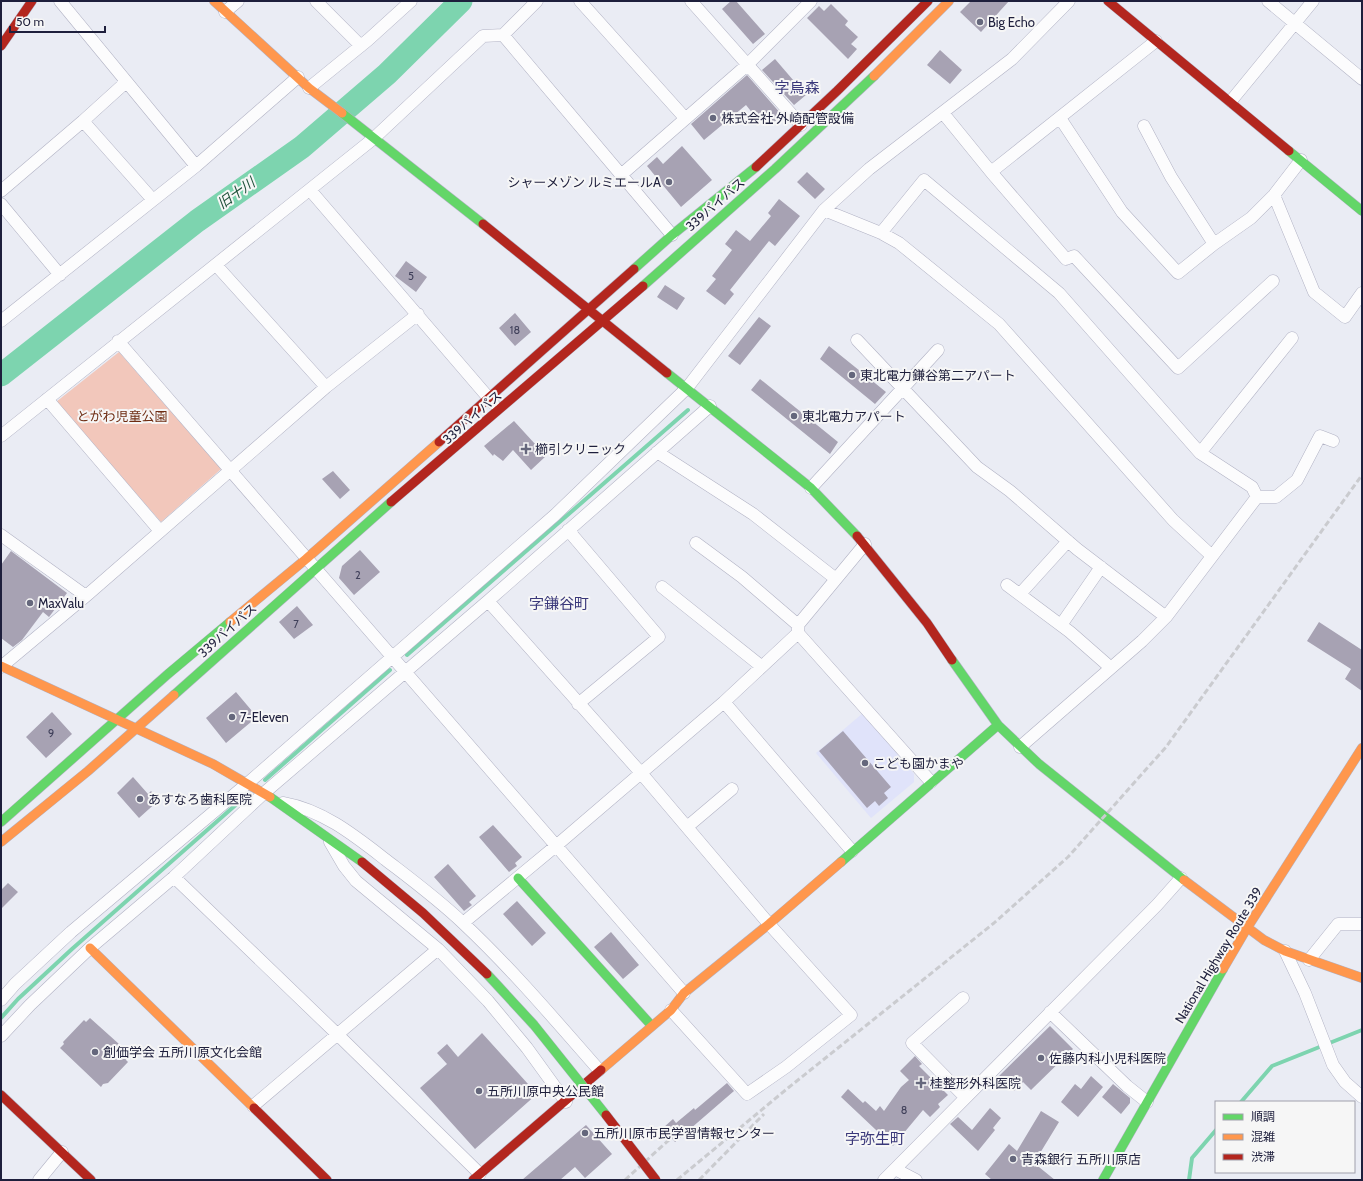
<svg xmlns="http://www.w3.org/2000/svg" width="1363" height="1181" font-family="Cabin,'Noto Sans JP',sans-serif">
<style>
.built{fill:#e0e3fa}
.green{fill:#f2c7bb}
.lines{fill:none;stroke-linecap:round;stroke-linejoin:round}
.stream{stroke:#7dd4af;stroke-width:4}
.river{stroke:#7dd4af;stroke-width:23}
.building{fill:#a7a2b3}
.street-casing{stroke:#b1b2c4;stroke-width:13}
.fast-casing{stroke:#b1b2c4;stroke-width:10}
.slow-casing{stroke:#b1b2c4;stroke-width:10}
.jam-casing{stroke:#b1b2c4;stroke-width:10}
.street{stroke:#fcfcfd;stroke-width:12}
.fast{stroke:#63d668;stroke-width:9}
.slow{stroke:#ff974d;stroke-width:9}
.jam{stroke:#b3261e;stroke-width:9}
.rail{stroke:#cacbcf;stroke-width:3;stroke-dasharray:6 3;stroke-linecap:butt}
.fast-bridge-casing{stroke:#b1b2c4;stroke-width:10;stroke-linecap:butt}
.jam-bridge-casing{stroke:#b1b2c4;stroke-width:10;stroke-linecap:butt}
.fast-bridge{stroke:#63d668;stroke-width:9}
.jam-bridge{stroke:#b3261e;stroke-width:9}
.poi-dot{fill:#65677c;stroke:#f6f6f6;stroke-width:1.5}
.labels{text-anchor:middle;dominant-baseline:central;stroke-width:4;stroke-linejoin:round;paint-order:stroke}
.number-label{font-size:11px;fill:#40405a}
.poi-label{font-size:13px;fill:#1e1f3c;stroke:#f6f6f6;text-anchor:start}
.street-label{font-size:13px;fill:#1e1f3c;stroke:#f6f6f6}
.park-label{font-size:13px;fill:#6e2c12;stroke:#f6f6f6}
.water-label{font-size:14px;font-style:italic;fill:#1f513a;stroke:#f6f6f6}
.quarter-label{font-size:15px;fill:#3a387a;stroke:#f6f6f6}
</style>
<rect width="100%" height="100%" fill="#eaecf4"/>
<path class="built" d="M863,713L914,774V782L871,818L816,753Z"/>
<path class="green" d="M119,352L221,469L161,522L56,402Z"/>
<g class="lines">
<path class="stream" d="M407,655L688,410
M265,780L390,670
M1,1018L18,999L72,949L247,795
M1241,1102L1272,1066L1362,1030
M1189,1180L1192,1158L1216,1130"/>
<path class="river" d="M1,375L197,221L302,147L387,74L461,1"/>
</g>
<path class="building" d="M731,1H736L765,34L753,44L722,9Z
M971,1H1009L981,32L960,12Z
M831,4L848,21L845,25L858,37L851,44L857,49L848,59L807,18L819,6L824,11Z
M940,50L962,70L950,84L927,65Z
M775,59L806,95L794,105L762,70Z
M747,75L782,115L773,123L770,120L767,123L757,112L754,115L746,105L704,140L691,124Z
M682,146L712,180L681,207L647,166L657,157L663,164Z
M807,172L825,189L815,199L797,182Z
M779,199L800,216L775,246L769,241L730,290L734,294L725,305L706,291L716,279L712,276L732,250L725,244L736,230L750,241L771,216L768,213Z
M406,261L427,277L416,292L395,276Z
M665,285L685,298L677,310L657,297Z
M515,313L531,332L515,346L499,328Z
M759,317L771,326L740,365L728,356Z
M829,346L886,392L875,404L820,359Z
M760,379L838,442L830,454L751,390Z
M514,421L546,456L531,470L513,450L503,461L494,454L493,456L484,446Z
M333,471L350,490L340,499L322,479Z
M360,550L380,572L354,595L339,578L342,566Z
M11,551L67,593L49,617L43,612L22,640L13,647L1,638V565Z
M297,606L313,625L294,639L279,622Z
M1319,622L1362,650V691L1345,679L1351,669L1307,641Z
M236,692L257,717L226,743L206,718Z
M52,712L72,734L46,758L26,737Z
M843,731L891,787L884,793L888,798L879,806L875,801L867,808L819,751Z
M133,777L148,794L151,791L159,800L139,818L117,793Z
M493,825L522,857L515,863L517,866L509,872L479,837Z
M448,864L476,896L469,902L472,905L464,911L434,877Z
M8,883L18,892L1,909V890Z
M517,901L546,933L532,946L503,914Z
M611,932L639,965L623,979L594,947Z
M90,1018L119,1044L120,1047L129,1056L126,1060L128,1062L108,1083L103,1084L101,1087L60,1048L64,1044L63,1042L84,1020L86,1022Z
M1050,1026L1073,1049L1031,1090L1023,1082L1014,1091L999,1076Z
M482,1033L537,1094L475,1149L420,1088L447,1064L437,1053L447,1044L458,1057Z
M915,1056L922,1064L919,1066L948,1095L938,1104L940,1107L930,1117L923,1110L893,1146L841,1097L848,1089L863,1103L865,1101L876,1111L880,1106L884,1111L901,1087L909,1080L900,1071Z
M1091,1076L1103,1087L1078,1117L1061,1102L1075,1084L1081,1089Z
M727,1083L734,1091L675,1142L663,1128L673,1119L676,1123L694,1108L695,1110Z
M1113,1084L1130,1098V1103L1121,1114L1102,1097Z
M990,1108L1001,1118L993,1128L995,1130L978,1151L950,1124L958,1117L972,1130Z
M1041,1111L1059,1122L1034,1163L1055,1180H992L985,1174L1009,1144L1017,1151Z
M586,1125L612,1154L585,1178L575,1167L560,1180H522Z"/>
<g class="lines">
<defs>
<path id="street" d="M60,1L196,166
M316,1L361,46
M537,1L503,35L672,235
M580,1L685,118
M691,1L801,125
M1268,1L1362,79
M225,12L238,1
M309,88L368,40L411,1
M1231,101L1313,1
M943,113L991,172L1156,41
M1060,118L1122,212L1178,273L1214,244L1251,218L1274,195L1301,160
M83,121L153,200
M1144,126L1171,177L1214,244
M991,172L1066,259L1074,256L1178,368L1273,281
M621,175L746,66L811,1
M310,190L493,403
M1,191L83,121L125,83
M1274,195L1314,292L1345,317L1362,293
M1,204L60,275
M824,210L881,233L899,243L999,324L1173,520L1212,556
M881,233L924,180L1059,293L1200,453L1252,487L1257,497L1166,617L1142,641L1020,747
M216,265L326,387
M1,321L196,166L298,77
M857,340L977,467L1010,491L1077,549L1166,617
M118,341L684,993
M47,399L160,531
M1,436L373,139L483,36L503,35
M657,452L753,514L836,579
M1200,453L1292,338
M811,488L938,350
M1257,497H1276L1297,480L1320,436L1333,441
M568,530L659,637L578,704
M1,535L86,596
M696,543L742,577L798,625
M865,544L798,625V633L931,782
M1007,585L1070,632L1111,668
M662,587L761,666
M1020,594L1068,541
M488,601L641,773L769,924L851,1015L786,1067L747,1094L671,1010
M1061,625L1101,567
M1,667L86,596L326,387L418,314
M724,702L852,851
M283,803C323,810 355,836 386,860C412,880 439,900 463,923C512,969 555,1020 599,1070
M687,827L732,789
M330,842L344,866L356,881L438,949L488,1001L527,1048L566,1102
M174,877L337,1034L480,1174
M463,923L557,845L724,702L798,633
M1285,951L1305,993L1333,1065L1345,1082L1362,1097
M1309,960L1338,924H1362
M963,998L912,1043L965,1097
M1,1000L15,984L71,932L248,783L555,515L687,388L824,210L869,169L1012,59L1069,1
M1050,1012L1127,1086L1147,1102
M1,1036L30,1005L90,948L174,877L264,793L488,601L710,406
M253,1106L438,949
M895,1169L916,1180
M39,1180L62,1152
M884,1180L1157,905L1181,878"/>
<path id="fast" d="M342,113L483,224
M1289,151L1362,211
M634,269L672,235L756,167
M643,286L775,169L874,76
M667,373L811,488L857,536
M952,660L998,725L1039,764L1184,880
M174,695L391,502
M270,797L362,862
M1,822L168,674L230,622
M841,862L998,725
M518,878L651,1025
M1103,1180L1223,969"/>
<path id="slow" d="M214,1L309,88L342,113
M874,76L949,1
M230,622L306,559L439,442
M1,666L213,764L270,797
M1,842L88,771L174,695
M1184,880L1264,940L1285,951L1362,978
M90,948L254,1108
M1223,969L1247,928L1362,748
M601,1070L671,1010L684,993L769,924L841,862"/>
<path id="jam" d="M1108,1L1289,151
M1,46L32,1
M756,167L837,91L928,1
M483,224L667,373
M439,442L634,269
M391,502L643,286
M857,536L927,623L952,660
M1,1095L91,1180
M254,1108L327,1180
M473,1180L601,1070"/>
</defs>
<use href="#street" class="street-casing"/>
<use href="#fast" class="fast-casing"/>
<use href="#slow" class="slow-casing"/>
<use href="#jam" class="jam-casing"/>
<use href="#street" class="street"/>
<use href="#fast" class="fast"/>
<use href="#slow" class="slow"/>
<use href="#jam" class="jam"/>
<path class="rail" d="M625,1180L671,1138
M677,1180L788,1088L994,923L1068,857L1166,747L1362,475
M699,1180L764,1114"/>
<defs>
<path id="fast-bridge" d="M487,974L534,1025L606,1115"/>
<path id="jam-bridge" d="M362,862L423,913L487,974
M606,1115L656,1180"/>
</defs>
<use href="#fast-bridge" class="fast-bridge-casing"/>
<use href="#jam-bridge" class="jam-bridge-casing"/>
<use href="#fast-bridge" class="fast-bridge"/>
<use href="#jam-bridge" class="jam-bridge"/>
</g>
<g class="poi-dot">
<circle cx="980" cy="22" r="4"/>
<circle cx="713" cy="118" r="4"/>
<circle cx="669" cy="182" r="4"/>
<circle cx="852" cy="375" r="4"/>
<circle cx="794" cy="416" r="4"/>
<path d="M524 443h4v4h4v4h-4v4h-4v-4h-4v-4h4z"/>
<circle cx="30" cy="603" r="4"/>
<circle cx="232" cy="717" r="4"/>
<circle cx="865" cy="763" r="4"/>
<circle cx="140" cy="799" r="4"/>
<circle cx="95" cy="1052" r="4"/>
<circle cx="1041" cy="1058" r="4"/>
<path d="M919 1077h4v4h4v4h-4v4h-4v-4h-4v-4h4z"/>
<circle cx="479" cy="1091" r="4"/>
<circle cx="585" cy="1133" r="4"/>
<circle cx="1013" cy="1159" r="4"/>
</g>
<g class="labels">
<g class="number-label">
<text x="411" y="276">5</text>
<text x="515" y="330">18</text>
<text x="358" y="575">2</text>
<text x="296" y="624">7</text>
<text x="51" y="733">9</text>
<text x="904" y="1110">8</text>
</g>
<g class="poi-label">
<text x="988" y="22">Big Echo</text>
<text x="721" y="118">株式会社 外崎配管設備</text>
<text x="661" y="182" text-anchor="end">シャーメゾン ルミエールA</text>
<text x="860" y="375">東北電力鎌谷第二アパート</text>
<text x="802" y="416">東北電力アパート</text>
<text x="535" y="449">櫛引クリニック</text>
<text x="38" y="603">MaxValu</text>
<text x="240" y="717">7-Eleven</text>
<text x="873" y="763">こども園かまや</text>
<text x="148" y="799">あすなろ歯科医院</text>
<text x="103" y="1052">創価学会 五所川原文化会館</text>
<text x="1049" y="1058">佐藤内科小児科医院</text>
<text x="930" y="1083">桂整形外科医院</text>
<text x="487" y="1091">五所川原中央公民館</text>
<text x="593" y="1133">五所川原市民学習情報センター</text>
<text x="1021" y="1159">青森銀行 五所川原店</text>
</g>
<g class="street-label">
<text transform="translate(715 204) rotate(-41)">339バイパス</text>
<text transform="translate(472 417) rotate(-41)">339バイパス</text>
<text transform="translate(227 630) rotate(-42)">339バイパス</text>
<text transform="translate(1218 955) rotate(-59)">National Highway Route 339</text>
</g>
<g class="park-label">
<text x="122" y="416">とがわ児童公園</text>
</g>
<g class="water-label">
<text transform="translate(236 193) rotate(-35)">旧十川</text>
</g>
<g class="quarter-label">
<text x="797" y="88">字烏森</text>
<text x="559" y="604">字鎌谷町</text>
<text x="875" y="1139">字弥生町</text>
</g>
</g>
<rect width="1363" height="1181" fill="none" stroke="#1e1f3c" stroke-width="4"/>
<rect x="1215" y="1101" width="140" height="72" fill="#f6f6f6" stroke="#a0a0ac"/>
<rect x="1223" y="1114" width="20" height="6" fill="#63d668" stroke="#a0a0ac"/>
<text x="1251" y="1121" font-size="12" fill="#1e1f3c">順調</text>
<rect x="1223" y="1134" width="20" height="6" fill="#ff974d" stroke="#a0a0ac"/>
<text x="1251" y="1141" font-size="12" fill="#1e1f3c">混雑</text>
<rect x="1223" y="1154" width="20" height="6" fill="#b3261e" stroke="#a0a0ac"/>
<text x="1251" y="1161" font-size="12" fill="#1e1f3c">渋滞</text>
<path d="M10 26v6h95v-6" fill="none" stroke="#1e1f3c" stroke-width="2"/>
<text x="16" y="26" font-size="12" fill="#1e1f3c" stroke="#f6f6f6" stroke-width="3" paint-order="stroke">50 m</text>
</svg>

**Prompt:** Your job is to return all lines above that hold the word "round".

**Solution for this task:**
.lines{fill:none;stroke-linecap:round;stroke-linejoin:round}
.labels{text-anchor:middle;dominant-baseline:central;stroke-width:4;stroke-linejoin:round;paint-order:stroke}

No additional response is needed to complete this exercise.